In many ways, the web series is a way for the team to grapple with fans’ reactions to when author J.K. Rowling was accused of making anti-trans comments last year.

Ellis said that he hopes that this series will be a way to invite people “to imagine, a little bit deeper, the realities of [the world of ‘Harry Potter’].” He hopes the series will raise questions about LGBTQ experiences in major institutions with conservative histories.

Quincy is voiced by Donato Fatuesi, an activist in UTOPIA Washington, a grassroots organization that aims to create safe and welcome spaces in Washington for queer Pacific Islanders. Fatuesi said that even after the project’s completion, she hopes Quincy Blueburger will continue to live on as a new unofficial character in “Harry Potter.”

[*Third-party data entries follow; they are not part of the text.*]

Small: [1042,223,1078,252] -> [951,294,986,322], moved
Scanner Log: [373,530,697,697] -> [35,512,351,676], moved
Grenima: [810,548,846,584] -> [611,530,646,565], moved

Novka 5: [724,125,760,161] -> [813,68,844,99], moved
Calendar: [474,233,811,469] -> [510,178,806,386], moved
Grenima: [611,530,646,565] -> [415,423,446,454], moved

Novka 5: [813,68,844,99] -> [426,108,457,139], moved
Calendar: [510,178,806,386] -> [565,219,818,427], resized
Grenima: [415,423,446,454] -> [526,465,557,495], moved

For writer and voice actor Mia Fowler ’20, the series helped her grapple with questions about inclusivity in “Harry Potter.” When Fowler was in elementary school, she said her school librarian refused to believe that Fowler, as a Black student, was able to read the “Harry Potter” books. In response, Fowler’s grandmother purchased the series for her. Owing to this memory, the “Harry Potter” world has remained special for Fowler. Her grandmother now watches and enjoys the web series.

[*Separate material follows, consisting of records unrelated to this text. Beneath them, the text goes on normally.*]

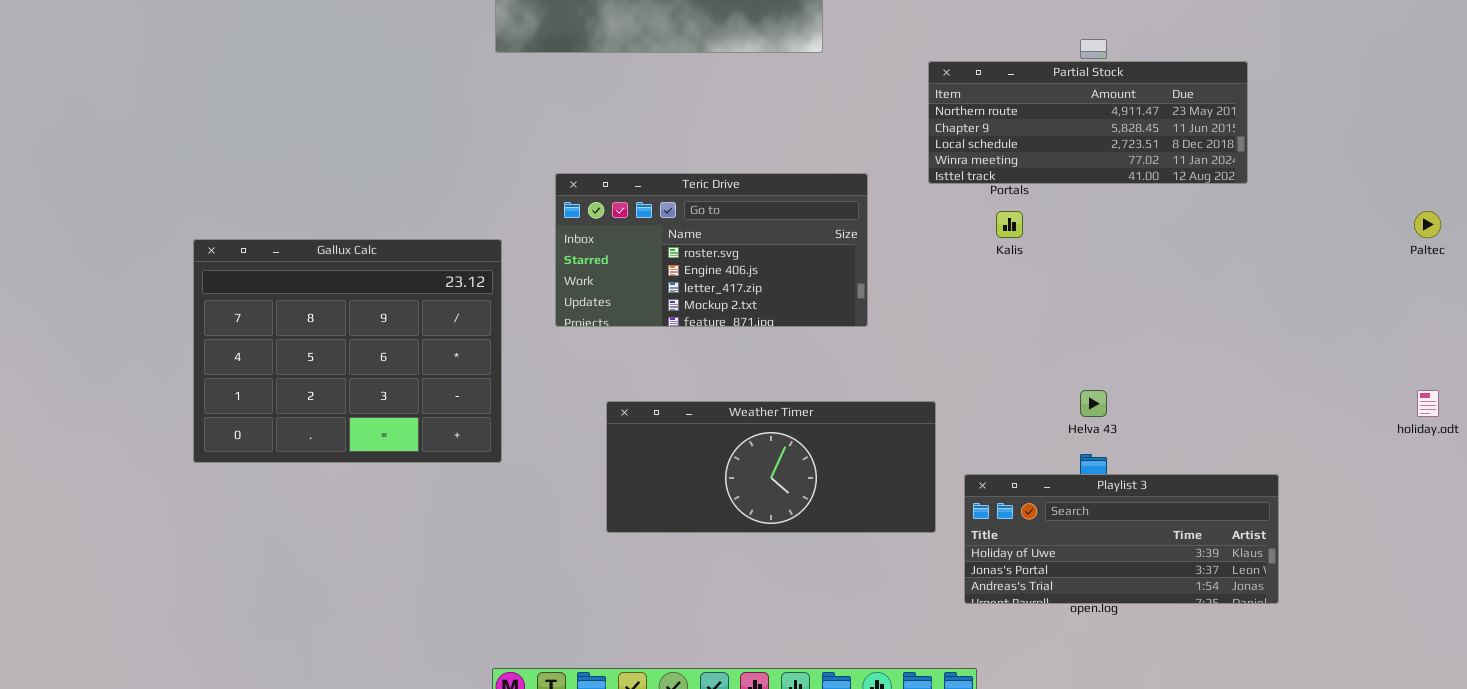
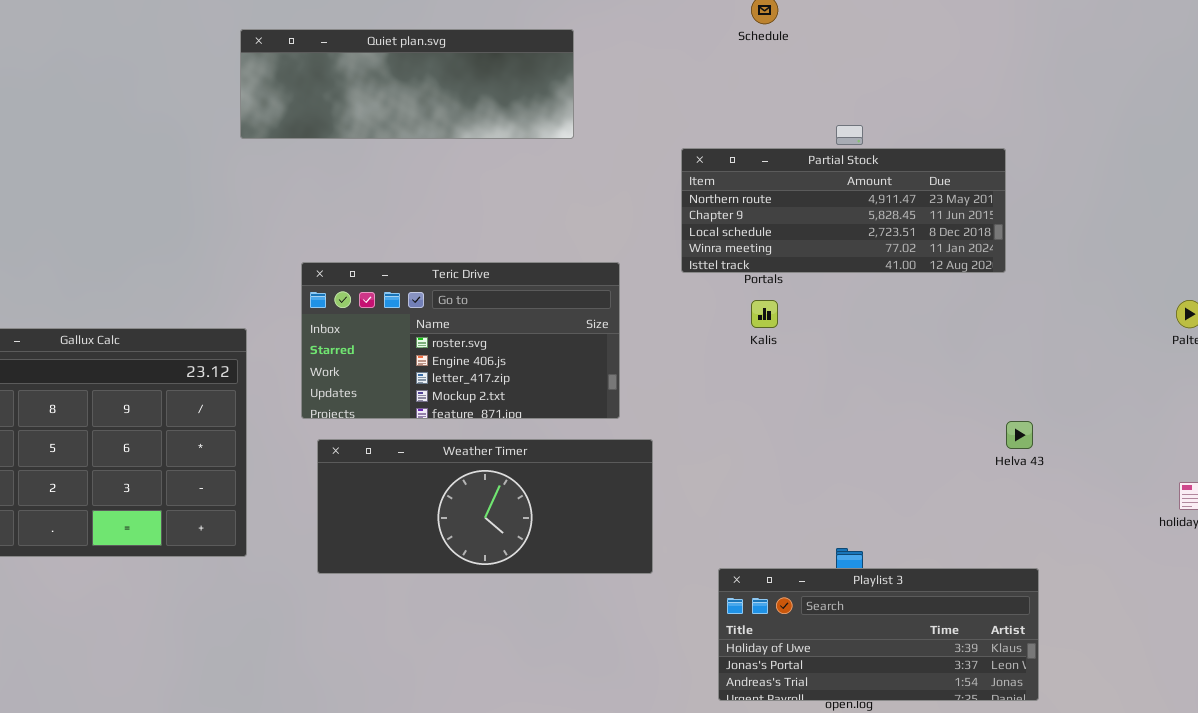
Helva 43: [1080,390,1107,417] -> [1006,421,1033,449], moved
Weather Timer: [606,401,936,533] -> [317,439,653,574], moved

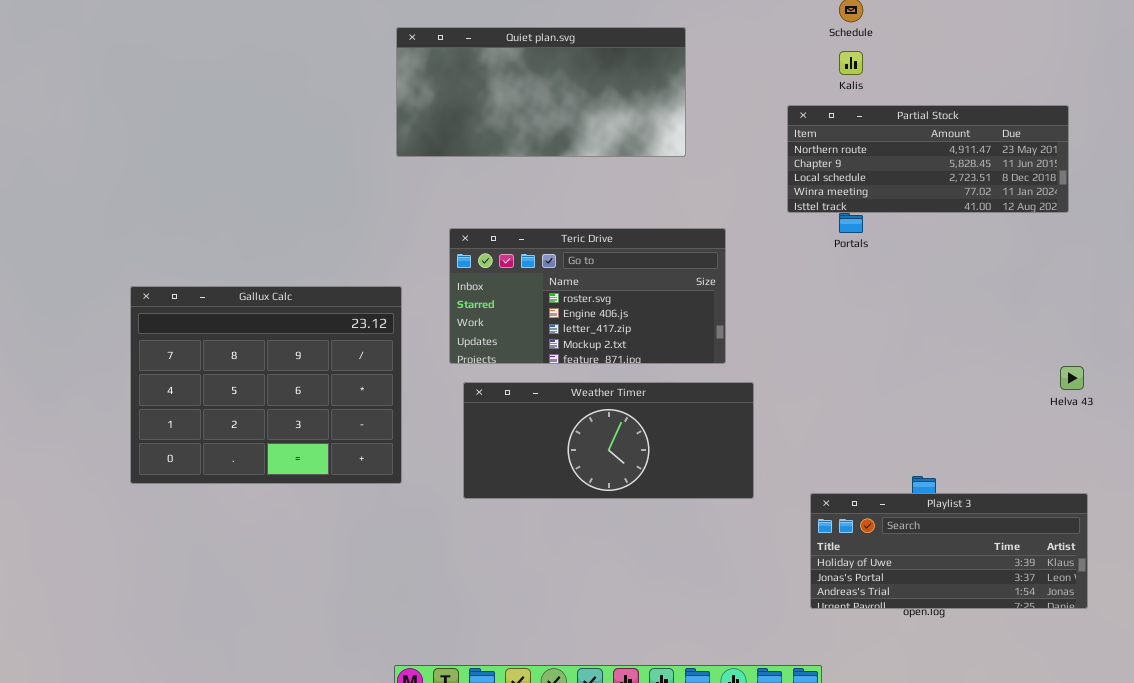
Quiet plan.svg: [240,29,574,139] -> [396,27,686,157], resized
Partial Stock: [681,148,1006,273] -> [787,105,1069,213], moved
Kalis: [751,300,778,328] -> [839,51,863,75], moved

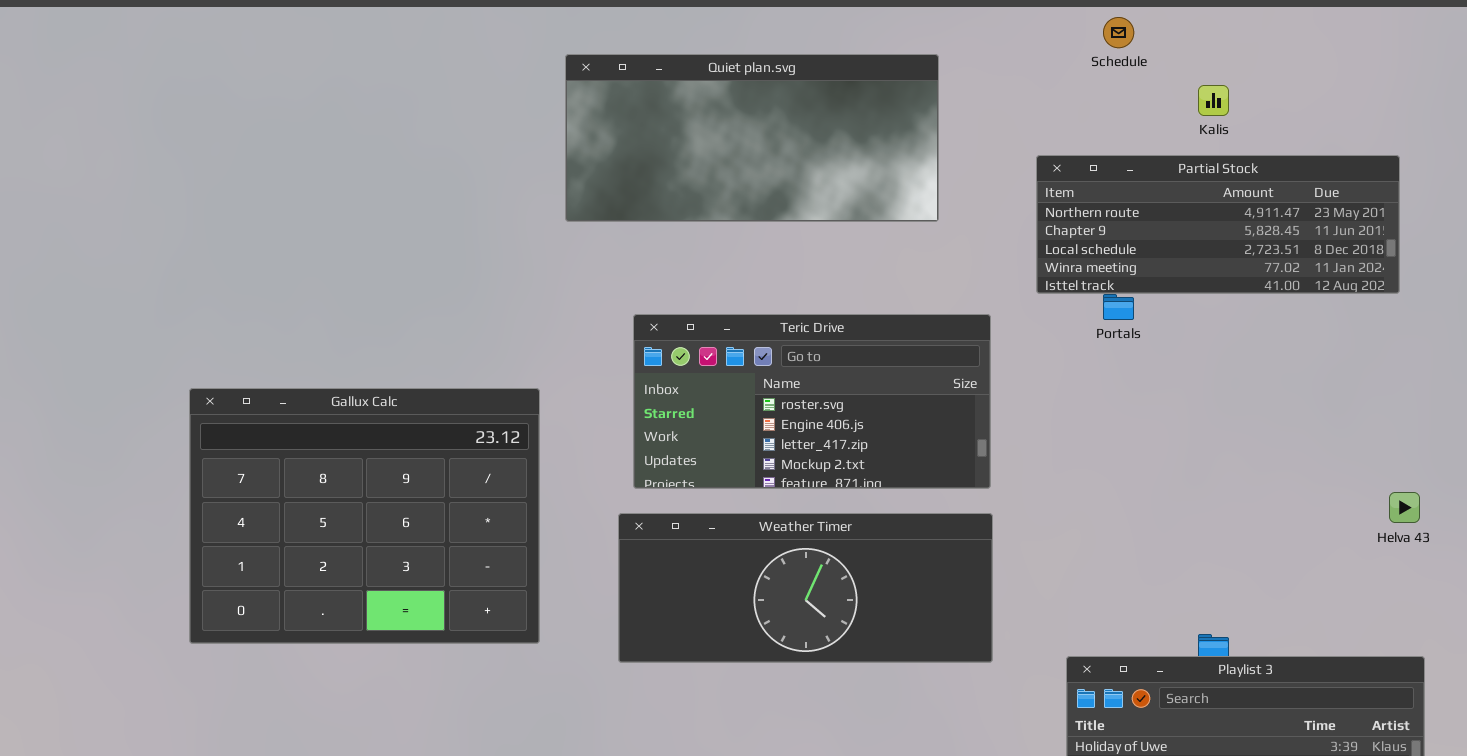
Quiet plan.svg: [396,27,686,157] -> [565,54,939,222], moved
Kalis: [839,51,863,75] -> [1198,85,1229,116], moved
Teric Drive: [449,228,726,364] -> [633,314,991,489], moved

Fowler said that the fan fiction parody community has always been open to rewriting beloved childhood stories by including previously excluded groups.

The web series follows the original “Harry Potter” plot line, but with Quincy as the lead character. She starts Hogwarts’ first queer affinity group, called “Magical Queers,” and faces many of the same perils as the original characters — Harry Potter, Ginny Weasley, Hermione Granger and others — did.

Yet for Quincy, the other main characters of Rowling’s story are bullies rather than the heroes that they are in the original series. According to Ellis, the betrayal viewers should feel upon seeing their favorite characters mistreat Quincy emulates some LGBTQ individuals’ lived experiences.

Fatuesi agreed, saying that Quincy’s experiences are sometimes part of Fatuesi’s day-to-day life. Fatuesi reflected on one of these moments, when she lobbied for a bill to disallow insurance companies from denying coverage for trans people. This bill has now passed and will soon travel to the governor’s desk.

Fatuesi said the series allows her to pursue theater both outside of and in tandem with the activist work she typically does.

She added that the series incited conversations about transgender youth with a close friend. Since her friend is a mother, Fatuesi said that the series has allowed her to better understand the experiences that transgender students face at school.

For some viewers, such as Fowler’s nonbinary sibling, the series has welcomed individuals previously excluded from the “Harry Potter” universe. But Ellis said that for others, the mix between the childhood aesthetic of Legos and the discussion of gender and identity has sparked hateful comments about transgender youth.

Ellis said that with the project, the creators are most passionate about “having fun and learning things along the way.”

The series has released five episodes, with more on the way.